> **Assignment**
Transcribe each line below verbatim; pictures excluded.

> **Data**

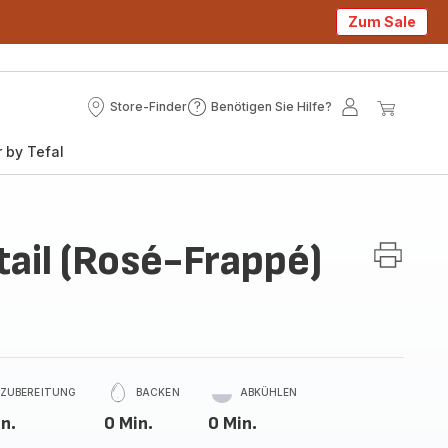
Zum Sale
Store-Finder
Benötigen Sie Hilfe?
Store-
Benötigen
Mein
Mein
Finder
Sie
Konto
Waren
 by Tefal
Hilfe?
ail (Rosé-Frappé)
ZUBEREITUNG
BACKEN
ABKÜHLEN
n.
0 Min.
0 Min.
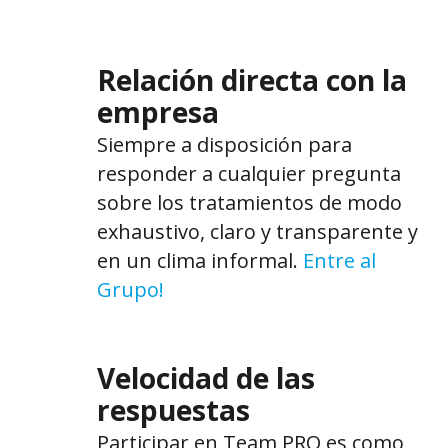
Relación directa con la
empresa
Siempre a disposición para
responder a cualquier pregunta
sobre los tratamientos de modo
exhaustivo, claro y transparente y
en un clima informal.
Entre al
Grupo!
Velocidad de las
respuestas
Participar en Team PRO es como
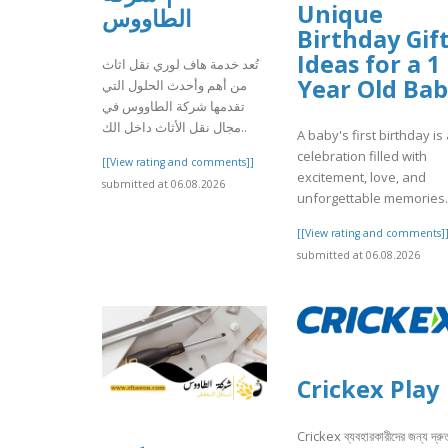
Unique
الطاووس
Birthday Gif
Ideas for a 1
تُعد خدمة هاف لوري نقل اثاث
Year Old Ba
من أهم وأحدث الحلول التي
تقدمها شركة الطاووس في
مجال نقل الأثاث داخل الك..
A baby's first birthday is
celebration filled with
[[View rating and comments]]
excitement, love, and
submitted at 06.08.2026
unforgettable memories. I
[[View rating and comments]
submitted at 06.08.2026
Crickex Play
Crickex ব্যবহারকারীদের জন্য দ্রু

> **Exercise solution**
Zum Sale
Store-Finder
Benötigen Sie Hilfe?
Store-
Benötigen
Mein
Mein
Finder
Sie
Konto
Waren
 by Tefal
Hilfe?
ail (Rosé-Frappé)
ZUBEREITUNG
BACKEN
ABKÜHLEN
n.
0 Min.
0 Min.
Relación directa con la
empresa
Siempre a disposición para
responder a cualquier pregunta
sobre los tratamientos de modo
exhaustivo, claro y transparente y
en un clima informal.
Entre al
Grupo!
Velocidad de las
respuestas
Participar en Team PRO es como
Unique
الطاووس
Birthday Gif
Ideas for a 1
تُعد خدمة هاف لوري نقل اثاث
Year Old Ba
من أهم وأحدث الحلول التي
تقدمها شركة الطاووس في
مجال نقل الأثاث داخل الك..
A baby's first birthday is
celebration filled with
[[View rating and comments]]
excitement, love, and
submitted at 06.08.2026
unforgettable memories. I
[[View rating and comments]
submitted at 06.08.2026
Crickex Play
Crickex ব্যবহারকারীদের জন্য দ্রু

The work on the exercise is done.